FUENTE:
Prólogo de la Edición Aniversario de Planeta, de "Flores robadas en los jardines de Quilmes".

Jorge Asis - 1 de septiembre 2010

Treinta años de escribe Jorge Asís, especial
para Editorial Planeta
y JorgeAsísDigital

En la frontera de los 30 años, me sentí -34 años atrás- en condiciones de encarar un precipitado balance generacional. Escribí «Flores robadas en los jardines de Quilmes» entre noviembre de 1975, y octubre de 1978. Entre las virulencias del final de Isabel y la consolidación del Proceso de Videla. La pasión por la cronología me induce a registrar que 1979 entero lo pasé entre rechazos honorables. Los que, simultáneamente, me fortalecían. Las editoriales «no podían» publicarme las «Flores». Debía entenderlo. Sin embargo los rebotes elegantes trascendían. Y -reitero- me enaltecían. Evoco, incluso, alguna ironía de Carlos Marcelo Thiery, compañero en la redacción de Clarín (que inspirara un posterior libro fatídico):
«Asís se obstina en encerrarse a escribir libros que nadie nunca le va a editar».
Pero se creaba, paulatinamente, el marco propicio. La favorable expectativa. Mientras tanto, asomaba la levedad de una apertura respiratoria. Evoco aquel sarcasmo de un texto que felizmente nunca publiqué: «¡Vendrá Viola y seremos felices!». Cuesta aceptar, hoy, que el traspaso del general Videla hacia el general Viola representaba, para la época, un avance. Como una rendija. Desde donde se perfilaba la luz (pero no debo caer en la traición de exagerar. Nunca escribí con mayor libertad interior. Sin urgencias. Tenía la certeza de saber que nadie esperaba mis textos).
Para la trágica frivolidad del momento histórico, entre los escasos iniciados que habían tenido acceso a las «Flores», la novela era calificada de «dura». Imposible de ser editada. Thiery, en definitiva, tenía razón. Debo aceptar también que la victimización me resultaba gratificante. Sobre todo para aquellos que me creían víctima (en adelante traté de apartarme de todo aquello que pudiera parecerse a la queja. Aquel que se queja, en la Argentina, pierde, en especial en materia de consideración interior).
Pero por intermedio de Jorge Lafforgue, en febrero de 1980, el original -las dos carpetas de «Flores»- desembocó entre los mármoles de la Editorial Losada. Debo renovar, aquí, como siempre que tengo la oportunidad, el agradecimiento hacia dos formidables escritores muertos. Pertenecían a «la Casa». A Losada. Suelo emocionarme al evocar aquel apoyo de Beatriz Guido, narradora hoy menos frecuentada por la proverbial estupidez de la vida literaria. Y de mi eterno amigo Elvio Romero, «el poeta de los inventos».
La tirada iba a ser de recatados tres mil ejemplares. Pero de pronto apareció Hugo Levin, de la Distribuidora Galerna (cuya editorial también la había explicablemente rechazado). Con su intuición comercial. Sorprendió Levin con la compra anticipada, antes que el libro saliera, y en firme, de mil ejemplares. Entonces Losada, pese a la cintura de mármol, decidió hacer cinco mil.

SECCIÓN DE DATOS:
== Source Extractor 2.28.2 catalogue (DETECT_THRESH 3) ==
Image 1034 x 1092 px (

CONSIGNAS:
a. Enumera todas las personas que el prólogo menciona con nombre y apellido.
b. Según el prólogo, ¿cuántos ejemplares compró Hugo Levin por anticipado?
c. Copia textualmente el pasaje del prólogo que comienza en las palabras "La tirada iba" y se detiene después de "hacer cinco mil.".

SOLUCIONES POR CONSIGNA:
a. Jorge Asís, Carlos Marcelo Thiery, Jorge Lafforgue, Beatriz Guido, Elvio Romero, Hugo Levin

b. Compró mil ejemplares, en firme y antes de que saliera el libro.

c.
La tirada iba a ser de recatados tres mil ejemplares. Pero de pronto apareció Hugo Levin, de la Distribuidora Galerna (cuya editorial también la había explicablemente rechazado). Con su intuición comercial. Sorprendió Levin con la compra anticipada, antes que el libro saliera, y en firme, de mil ejemplares. Entonces Losada, pese a la cintura de mármol, decidió hacer cinco mil.